Thicker than water (VOLUME 3) Aout 1935 Réal: James W. Horne. 2 bobines
Dernier film tout court pour Laurel et hardy, et film mineur, Thicker than water possède un
titre générique, comme Another fine mess: il s’agit d’une allusion au langage courant, l’expression Blood is thicker than water », occasionnellement
prononcée par laurel dans ses logorhées explicatives auxquelles personne pas même lui-même ne comprend jamais rien, sauf Hardy. C’est
aussi, avec l’adjectif thick (épais), une allusion à la bêtise, supposée, des deux garçons. Ce genre de commentaire est rare chez Roach, il deviendra
légion dans les scénarios des films ultérieurs, dans lesquels on n’hésitera pas, pour faire court, à parler de deux nigauds, deux andouilles, etc. Appelons ça l’effet Abbott & Costello, et
détournons le regard : pour l’heure, saluons le dernier court métrage de Laurel et Hardy.

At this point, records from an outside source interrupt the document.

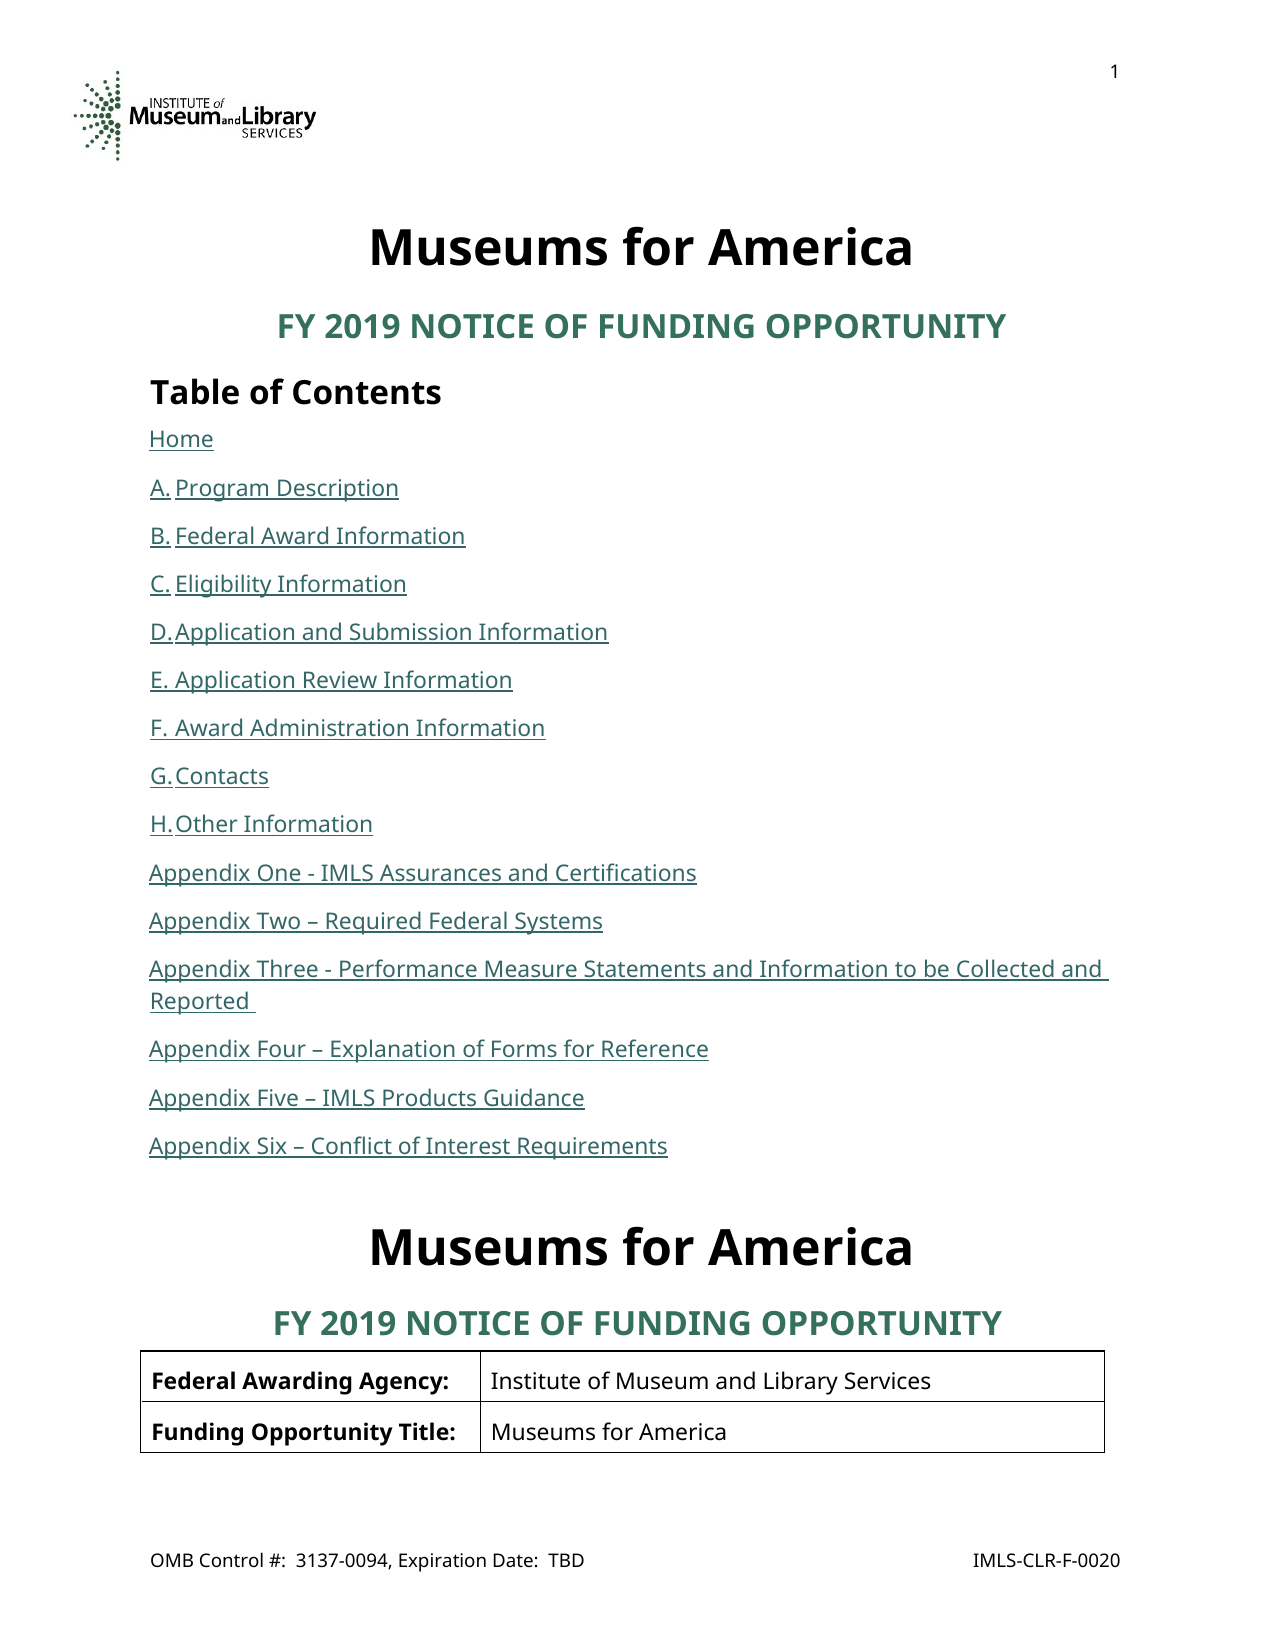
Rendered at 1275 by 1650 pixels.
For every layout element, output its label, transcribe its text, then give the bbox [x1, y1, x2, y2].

list Program Description [150, 471, 1125, 503]
text FY 2019 NOTICE OF FUNDING OPPORTUNITY [150, 1299, 1125, 1345]
list Award Administration Information [150, 712, 1125, 743]
text Appendix Four – Explanation of Forms for Reference [148, 1033, 1125, 1064]
list Application Review Information [150, 664, 1125, 695]
list Application and Submission Information [150, 616, 1125, 647]
text Appendix Five – IMLS Products Guidance [148, 1081, 1125, 1113]
table_header Institute of Museum and Library Services [481, 1352, 1104, 1401]
list Eligibility Information [150, 568, 1125, 599]
text FY 2019 NOTICE OF FUNDING OPPORTUNITY [158, 303, 1125, 348]
text Table of Contents [150, 369, 1125, 414]
text Appendix Three - Performance Measure Statements and Information to be Collected and Reported [148, 953, 1125, 1016]
table_cell Museums for America [481, 1402, 1104, 1452]
text Museums for America [158, 212, 1125, 280]
picture [70, 58, 324, 173]
text Appendix Two – Required Federal Systems [148, 904, 1125, 936]
text Home [148, 423, 1125, 454]
text Museums for America [158, 1211, 1125, 1279]
table_cell Funding Opportunity Title: [141, 1402, 480, 1452]
list Contacts [150, 760, 1125, 791]
list Other Information [150, 808, 1125, 839]
text Appendix One - IMLS Assurances and Certifications [148, 856, 1125, 888]
text Appendix Six – Conflict of Interest Requirements [148, 1129, 1125, 1161]
list Federal Award Information [150, 519, 1125, 551]
table_header Federal Awarding Agency: [141, 1352, 480, 1401]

Daphne Pollard, déjà aperçue dans Bonnie scotland (La bonne qui fricote avec Finlayson) joue Mrs Hardy. Elle n’est pas Mae
Busch, mais elle a cette agressivité cinglante qui lui permet efficacement d’incarner l’adversité face à Laurel et Hardy. Elle
reproche à son locataire Laurel de ne pas avoir payé son loyer, mais il se défend en admettant l’avoir payé à son mari, M. Hardy.
L’indépendance des deux hommes face à l’arrogante matrone occupe une large part de la première bobine, mais la deuxième est surtout consacrée à la question de l’indépendance financière :
Laurel conseille à Hardy de passer outre l’autorité matriarcale en effectuant une opération d’argent. Ce sera un désastre. Quelques
avantages de ce film un peu poussif : un créancier égressif est joué par Finlayson, et donne lieu à une scène au cours de laquelle un échange d’argent embrouillé devient un prétexte à un dialogue
nerveux et rythmé. Sinon, deux gags bizarres, du genre auquel Stan aimait à avoir recours parcimonieusement : lorsque les deux compères quittent une scène, l’un ou l’autre se rend à droite de
l’écran, et attrape la scène suivante, afin de permettre le changement de plan. C’est non seulement inattendu, mais aussi réussi. Et de plus, c’est cinq ans avant les gags similaires de Tex Avery
à la MGM. Le final est étrange également : suite à une transfusion, les deux hommes échangent leur personnalité : voir Laurel jouer Hardy, et Hardy jouer Laurel, ça n’a pas de prix.